CBE Seminar (Zoom): Lessons from Molecular Evolution - From Origin of Life to Phage-based Nanomaterials
Department of Chemistry and Biochemistry
University of California, Santa Barbara
Abstract: Molecular evolution is a walk over a fitness landscape, in which populations explore sequence space through mutation and "climb" up fitness peaks. The topography of the fitness landscape governs potential pathways for evolution and determines whether fitness can be optimized by natural selection. We are making exhaustive maps of fitness landscapes for catalytic RNA (ribozymes) by combining in vitro selection with a massively parallel kinetic assay using high-throughput sequencing. In addition, we take advantage of the ongoing natural selection of phages in order to engineer phage-based nanomaterials for detection and killing of pathogenic bacteria. These nanomaterials combine evolutionarily optimized attachment strategies of phages with the controllable nature of nanomaterials to circumvent some obstacles to phage therapy.
##############################
Pick up the molecular evolution seminar abstract after its final sentence and keep writing it.

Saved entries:
##############################
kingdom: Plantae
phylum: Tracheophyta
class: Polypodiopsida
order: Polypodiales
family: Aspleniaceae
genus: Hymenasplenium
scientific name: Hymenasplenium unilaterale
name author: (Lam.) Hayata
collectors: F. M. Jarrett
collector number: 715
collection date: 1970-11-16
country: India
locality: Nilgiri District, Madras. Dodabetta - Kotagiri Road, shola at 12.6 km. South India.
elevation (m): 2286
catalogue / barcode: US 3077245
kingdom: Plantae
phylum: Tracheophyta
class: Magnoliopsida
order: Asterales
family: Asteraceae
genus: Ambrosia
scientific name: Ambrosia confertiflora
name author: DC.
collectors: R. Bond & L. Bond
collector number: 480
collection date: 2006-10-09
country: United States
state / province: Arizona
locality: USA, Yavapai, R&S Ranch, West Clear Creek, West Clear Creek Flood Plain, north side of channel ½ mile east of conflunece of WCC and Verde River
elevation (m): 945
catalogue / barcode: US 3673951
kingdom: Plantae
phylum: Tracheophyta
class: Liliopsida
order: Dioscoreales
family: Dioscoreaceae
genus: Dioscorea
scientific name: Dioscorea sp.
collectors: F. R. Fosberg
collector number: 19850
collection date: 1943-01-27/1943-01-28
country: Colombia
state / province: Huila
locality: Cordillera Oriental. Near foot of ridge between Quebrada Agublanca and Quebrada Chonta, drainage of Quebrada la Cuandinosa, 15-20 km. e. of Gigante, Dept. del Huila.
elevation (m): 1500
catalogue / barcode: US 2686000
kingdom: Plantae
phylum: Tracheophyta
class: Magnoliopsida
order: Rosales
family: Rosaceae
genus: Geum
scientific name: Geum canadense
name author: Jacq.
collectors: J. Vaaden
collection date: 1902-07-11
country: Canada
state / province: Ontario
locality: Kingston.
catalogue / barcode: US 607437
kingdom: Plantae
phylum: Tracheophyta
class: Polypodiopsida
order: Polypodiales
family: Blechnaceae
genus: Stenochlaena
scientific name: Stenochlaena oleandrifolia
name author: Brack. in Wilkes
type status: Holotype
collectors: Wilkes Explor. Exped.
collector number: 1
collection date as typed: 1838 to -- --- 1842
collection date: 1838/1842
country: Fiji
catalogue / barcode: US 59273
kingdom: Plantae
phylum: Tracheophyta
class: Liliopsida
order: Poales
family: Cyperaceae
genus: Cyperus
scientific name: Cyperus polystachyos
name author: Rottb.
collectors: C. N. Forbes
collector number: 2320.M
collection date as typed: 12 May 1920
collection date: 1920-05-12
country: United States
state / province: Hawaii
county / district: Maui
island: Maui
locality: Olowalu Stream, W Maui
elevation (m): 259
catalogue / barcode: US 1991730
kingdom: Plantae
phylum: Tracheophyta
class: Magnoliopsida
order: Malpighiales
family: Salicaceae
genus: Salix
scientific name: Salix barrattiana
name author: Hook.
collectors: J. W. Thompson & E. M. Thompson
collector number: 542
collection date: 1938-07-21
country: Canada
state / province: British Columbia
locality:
##############################
## EXERCISE OUTPUT
Bio: Irene Chen is an associate professor of chemistry and biochemistry at UCSB. She received a bachelor's degree in chemistry and doctorate in biophysics from Harvard, and a medical degree from the Harvard-MIT program in Health Sciences and Technology. Her research group focuses on understanding the transition from chemistry to life by evolving functional RNA and building simple cell-like systems. Her group also studies potential applications of phages in biotechnology. She has been an investigator in the Simons Collaboration on the Origins of Life since 2013 and has been named a Searle Scholar (2014), an NIH New Innovator (2016) and a Camille Dreyfus Teacher-Scholar (2018).